【橋下府政ウオッチ】

 大阪府が財政難に陥っていることは、よく知られているが「大阪府にはいくらの借金があるのか」という問いに答えられる人は何人いるだろうか。実は、借金の額は見方によって何通りもある。

 橋下徹知事の説明によると、3兆8200億円。これは、実質府債残高という府独自の考え方に基づく計算によるものだ。この数値でいうと「大阪府の借金は減っている」という。

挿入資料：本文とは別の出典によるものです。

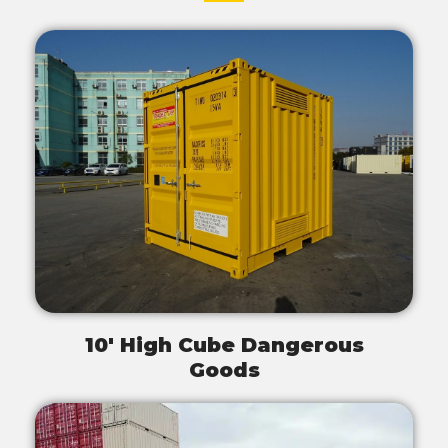
10' High Cube Dangerous
Goods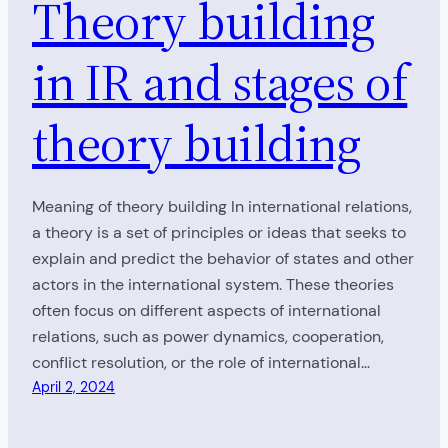
Theory building
in IR and stages of
theory building
Meaning of theory building In international relations,
a theory is a set of principles or ideas that seeks to
explain and predict the behavior of states and other
actors in the international system. These theories
often focus on different aspects of international
relations, such as power dynamics, cooperation,
conflict resolution, or the role of international…
April 2, 2024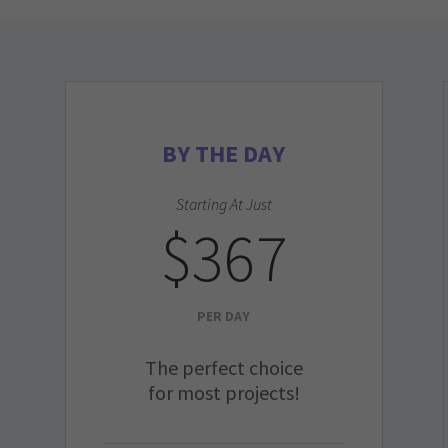
BY THE DAY
Starting At Just
$367
PER DAY
The perfect choice
for most projects!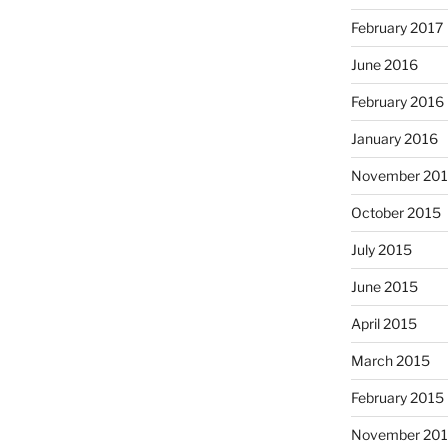
February 2017
June 2016
February 2016
January 2016
November 20
October 2015
July 2015
June 2015
April 2015
March 2015
February 2015
November 20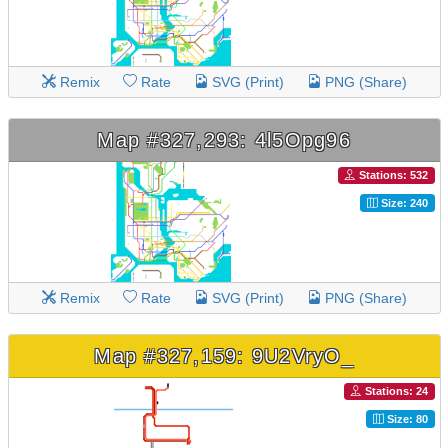
Remix
Rate
SVG (Print)
PNG (Share)
Map #327,293: 4l5Opg96
Stations: 532
Size: 240
Remix
Rate
SVG (Print)
PNG (Share)
Map #327,159: 9U2VryO_
Stations: 24
Size: 80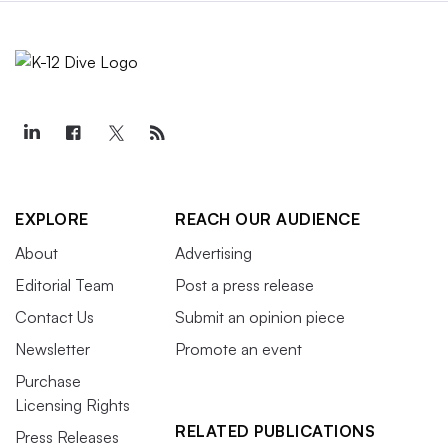
EXPLORE
REACH OUR AUDIENCE
About
Advertising
Editorial Team
Post a press release
Contact Us
Submit an opinion piece
Newsletter
Promote an event
Purchase
Licensing Rights
RELATED PUBLICATIONS
Press Releases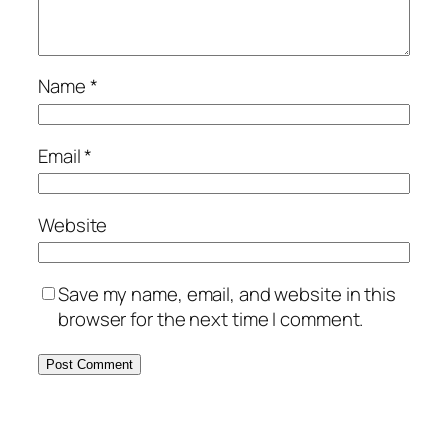
Name
*
Email
*
Website
Save my name, email, and website in this
browser for the next time I comment.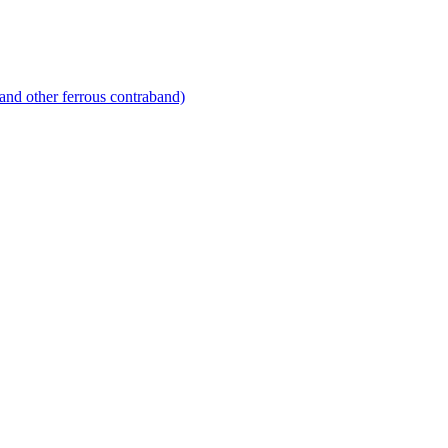
and other ferrous contraband)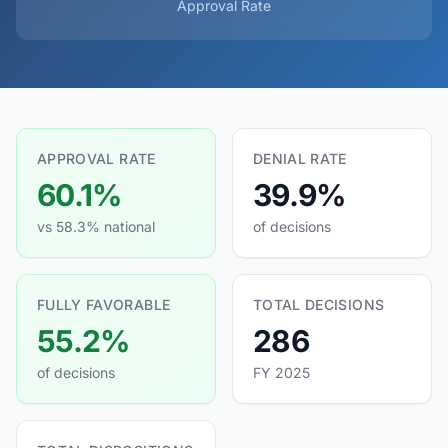
Approval Rate
APPROVAL RATE
DENIAL RATE
60.1%
39.9%
vs 58.3% national
of decisions
FULLY FAVORABLE
TOTAL DECISIONS
55.2%
286
of decisions
FY 2025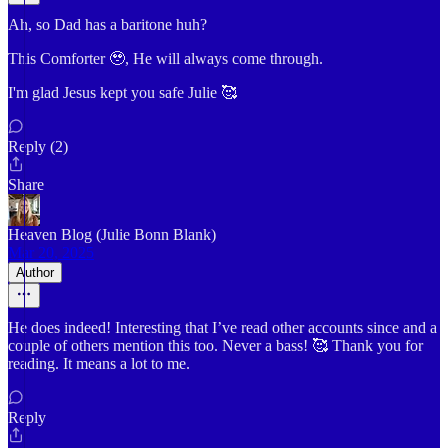
Ah, so Dad has a baritone huh?
This Comforter 🥹, He will always come through.
I'm glad Jesus kept you safe Julie 🥰
Reply (2)
Share
Heaven Blog (Julie Bonn Blank)
Mar 20, 2025
Author
He does indeed! Interesting that I’ve read other accounts since and a
couple of others mention this too. Never a bass! 🥰 Thank you for
reading. It means a lot to me.
Reply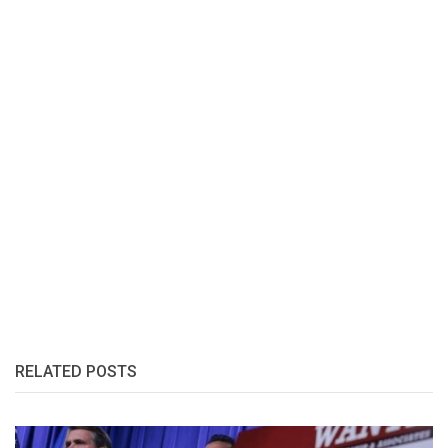
RELATED POSTS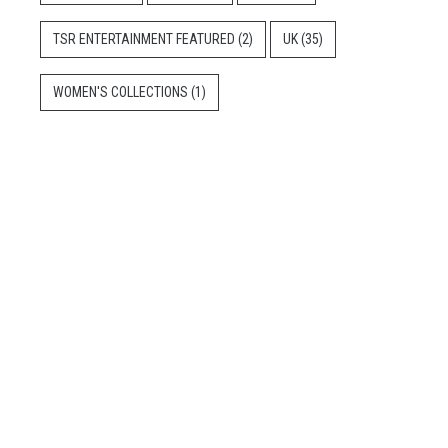
TSR ENTERTAINMENT FEATURED
(2)
UK
(35)
WOMEN'S COLLECTIONS
(1)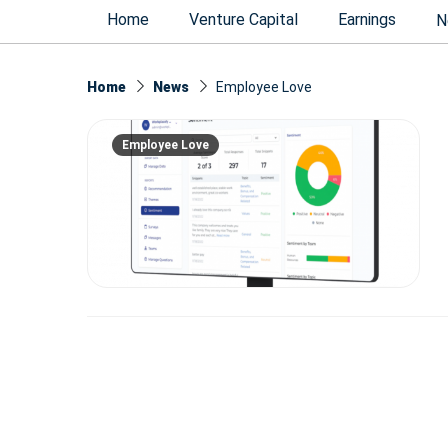
Home
Venture Capital
Earnings
N
Home
News
Employee Love
Employee Love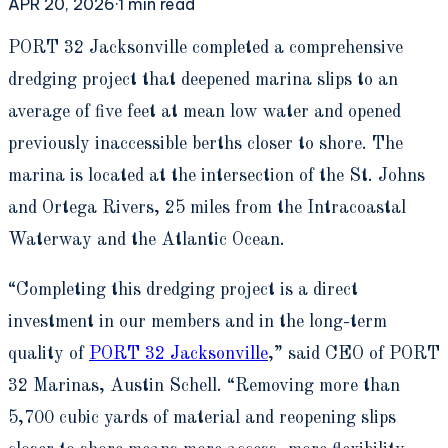
APR 20, 2026
·
1
min read
P
ORT 32 Jacksonville completed a comprehensive
dredging project that deepened marina slips to an
average of five feet at mean low water and opened
previously inaccessible berths closer to shore. The
marina is located at the intersection of the St. Johns
and Ortega Rivers, 25 miles from the Intracoastal
Waterway and the Atlantic Ocean.
“Completing this dredging project is a direct
investment in our members and in the long-term
quality of
PORT 32 Jacksonville
,” said CEO of PORT
32 Marinas, Austin Schell. “Removing more than
5,700 cubic yards of material and reopening slips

 しかし、一般的に府債残高はいくらかというと、今度は、5兆2千億円にまでふくれあがってしまう。この数値は、年々増えている。しかも、これは一般会計の数字だけ。特別会計などもあわせると、6兆1千億円になる。知事の説明と最大の金額には、2兆円以上の差がある。なぜ、そんなことが起きるのか。

 担当部局によると、行政の借金にもいろいろな性質のものがあるからだという。例えば、平成22年度予算で3200億円の借金として発行された臨時財政対策債は本来は国が出すはずのお金だが、国の財源がないために発行されたという趣旨のものだという。国側の説明は「とりあえず大阪府名義で借金してください。返済するときは、国が地方交付税という形で面倒をみますから」ということらしい。

 知事からすると、この借金は、国の都合で決められたもの。しかも国が返済する予定になっている。だから知事がした借金だといわれるのは心外だ、ということになる。そこで府独自の指標、実質府債残高では、こうした借金は除いて考えることにしたという。

 妥当な例えかどうかは分からないが、大学生の子供の学費を調達するために、親が子供名義でローンを組んだというようなものだろうか。大阪府の言い分は、子供が「お父さんが学費ローンを返済するといったんだから、お父さんが払ってよ」というものかもしれない。

 いずれにしても、大阪府名義の借金ということには変わりない。橋下知事には「国の政策でできた借金まで、府知事の借金といわれたくはない」という思いがあるのだろう。財政再建は進んでいるとは思うが、収入が激しく落ち込んでおり、財政的なピンチは続いている。きちんとした危機感を持つためにも、府の借金は減っているのか、増えているのか、という問いには「増えている」と答えるのが正解だと思う。